Baca juga: Dulu Panas Dengar Alquran, Mualaf Veronica Bersyahadat Justru Berkat Surat Al Fatihah
Menurut Ibnu al-Jauzy, sangat penting bagi orang-orang yang berakal, setelah berhasil memiliki harta yang cukup, agar tidak menyia-nyiakan waktunya yang sangat berharga dan membahayakan nyawanya yang tidak ternilai dalam mengarungi lautan dan berbagai perjalanan. Dia pun mengutip pernyataan seorang penyair,
“Barang siapa menghabiskan waktunya demi menjadi hartawan karena takut papa (sengsara), maka tindakannya adalah kepapaan (kesengsaraan).”
Ibnu al-Jauzy sendiri sering kali melihat dan mendengar tentang orang-orang yang terlalu hemat dan berlayar mengarungi lautan dengan harapan meraih keberuntungan.
Padahal, mereka sudah tua. Namun, kemudian dalam perjalanannya mereka binasa dan tidak dapat meraih tujuannya walaupun hanya sebagian.
Karena itu, menurut Ibnu al-Jauzy penyakit tersebut perlu diobati dengan cara menatap sekejap maksud dan tujuan harta, serta menimbang antara keberhasilan meraih harta dan bahaya yang mengancam sesuatu yang paling berharga, yaitu nyawa dan waktu.
Maka barangsiapa yang bermusyawarah dengan akalnya, lanjut dia, niscaya akan memahami tujuannya. Dan barang siapa yang terjangkit penyakit tamak, niscaya dia binasa di tengah sahara kerakusan, dan tiada pewaris kecuali pelana dan binatang tunggangan.
Di samping itu, menurut Ibnu al-Jauzy, ketamakan juga seringkali terjadi dalam rupa-rupa kesenangan materi, seperti bangunan-bangunan yang diukir, kuda-kuda yang dilepas, pakaian-pakaian mewah, dan lain-lain. Menurut dia, akar penyakit ini berasal dari mengikuti hawa nafsu.
Ibnu al-Jauzy menjelaskan bahwa pengobatan penyakit itu adalah dengan cara menyadari bahwa hisaban atau perhitungan Allah SWT terhadap hasil usaha yang halal sangatlah berat, apalagi yang haram.
Kemudian juga menyadari bahwa menghambur-hamburkan harta adalah terlarang dan Allah SWT benar-benar tidak peduli terhadap orang yang menyeret pakaiannya dengan sombong, serta menyadari bahwa sesungguhnya segala sesuatu akan menjadi pahala bagi setiap mukmin kecuali kemewahan.
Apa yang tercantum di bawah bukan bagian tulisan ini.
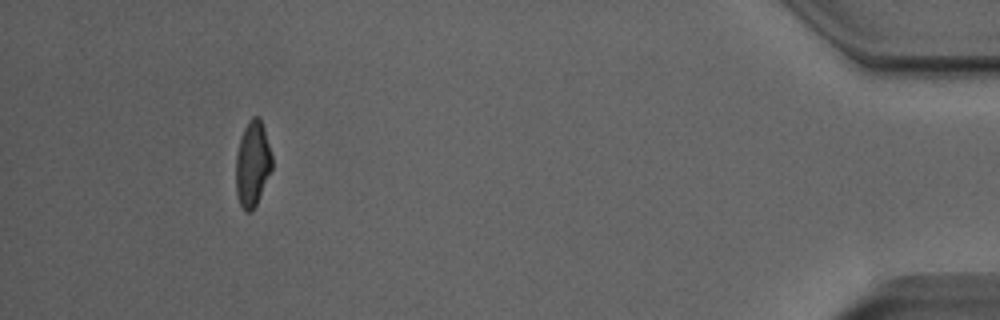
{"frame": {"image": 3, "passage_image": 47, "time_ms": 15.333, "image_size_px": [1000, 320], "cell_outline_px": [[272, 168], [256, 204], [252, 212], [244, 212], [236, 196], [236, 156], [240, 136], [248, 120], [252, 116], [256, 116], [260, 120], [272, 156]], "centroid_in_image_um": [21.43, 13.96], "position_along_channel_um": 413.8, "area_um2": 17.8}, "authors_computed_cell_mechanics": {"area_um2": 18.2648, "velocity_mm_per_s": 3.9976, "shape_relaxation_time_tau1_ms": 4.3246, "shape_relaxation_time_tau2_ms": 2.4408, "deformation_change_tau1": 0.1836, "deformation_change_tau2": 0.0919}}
Menurut Ibnu al-Jauzy, manusia berakal adalah manusia yang mau berpikir tentang berapa lama dia tinggal di dunia, serta mau melihat sekejap akan rumah persinggahannya, sehingga dia akan puas dengan pakaian dan rumah yang cukup untuk menutup dan melindungi dirinya.
Berdasarkan sebuah hadits, Ibnu al-Jauzy kemudian menceritakan bahwa Nabi Nuh alaihissalam pernah tinggal di dalam rumah bulu selama 950 tahun.
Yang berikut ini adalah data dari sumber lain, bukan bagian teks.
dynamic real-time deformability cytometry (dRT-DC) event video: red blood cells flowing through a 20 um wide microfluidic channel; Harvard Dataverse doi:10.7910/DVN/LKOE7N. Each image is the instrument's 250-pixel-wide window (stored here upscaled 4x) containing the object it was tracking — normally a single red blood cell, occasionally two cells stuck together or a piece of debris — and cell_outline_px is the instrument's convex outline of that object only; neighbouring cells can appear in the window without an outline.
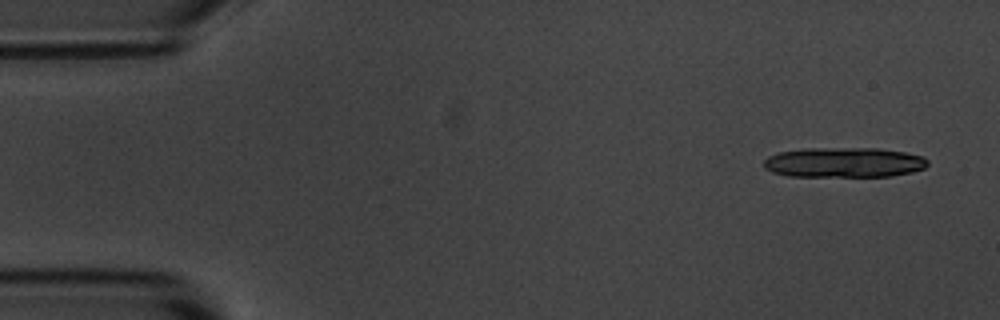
{"species": "common noctule bat (a hibernating species)", "species_latin": "Nyctalus noctula", "temperature_condition": "room temperature", "stored_images_in_passage": 5, "camera_frame_rate_fps": 3000, "um_per_image_px": 0.085, "animal": {"sex": "male", "body_mass_g": 20.1, "forearm_length_mm": 53.5}, "frame": {"image": 1, "passage_image": 1, "time_ms": 0.0, "image_size_px": [1000, 320], "cell_outline_px": [[928, 164], [924, 168], [912, 172], [892, 176], [788, 176], [772, 172], [764, 168], [764, 160], [768, 156], [780, 152], [804, 148], [880, 148], [904, 152], [924, 156], [928, 160]], "centroid_in_image_um": [71.75, 13.8], "position_along_channel_um": 13.3, "area_um2": 28.84}}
Menurut dia, Rasulullah SAW juga tidak pernah meletakkan batu bata di atas bata atau membangun rumah mewah. Sedangkan pada pakaian Sayyidina Umar bin Khattab konon terdapat 12 tambalan.
Ibnu al-Jauzy menegaskan bahwa mereka adalah manusia-manusia yang memahami bahwa dunia adalah habitat atau tempat yang cocok bagi kematian, sehingga tidak laik untuk dihuni.
Maka, menurut dia, barang siapa yang tidak memahami hal ini, niscaya ia terjangkit penyakit tamak. Untuk mengobatinya, maka dia harus tenggelam ke dalam ilmu serta merenungi dan meledani perjalanan hidup para ulama yang berakal.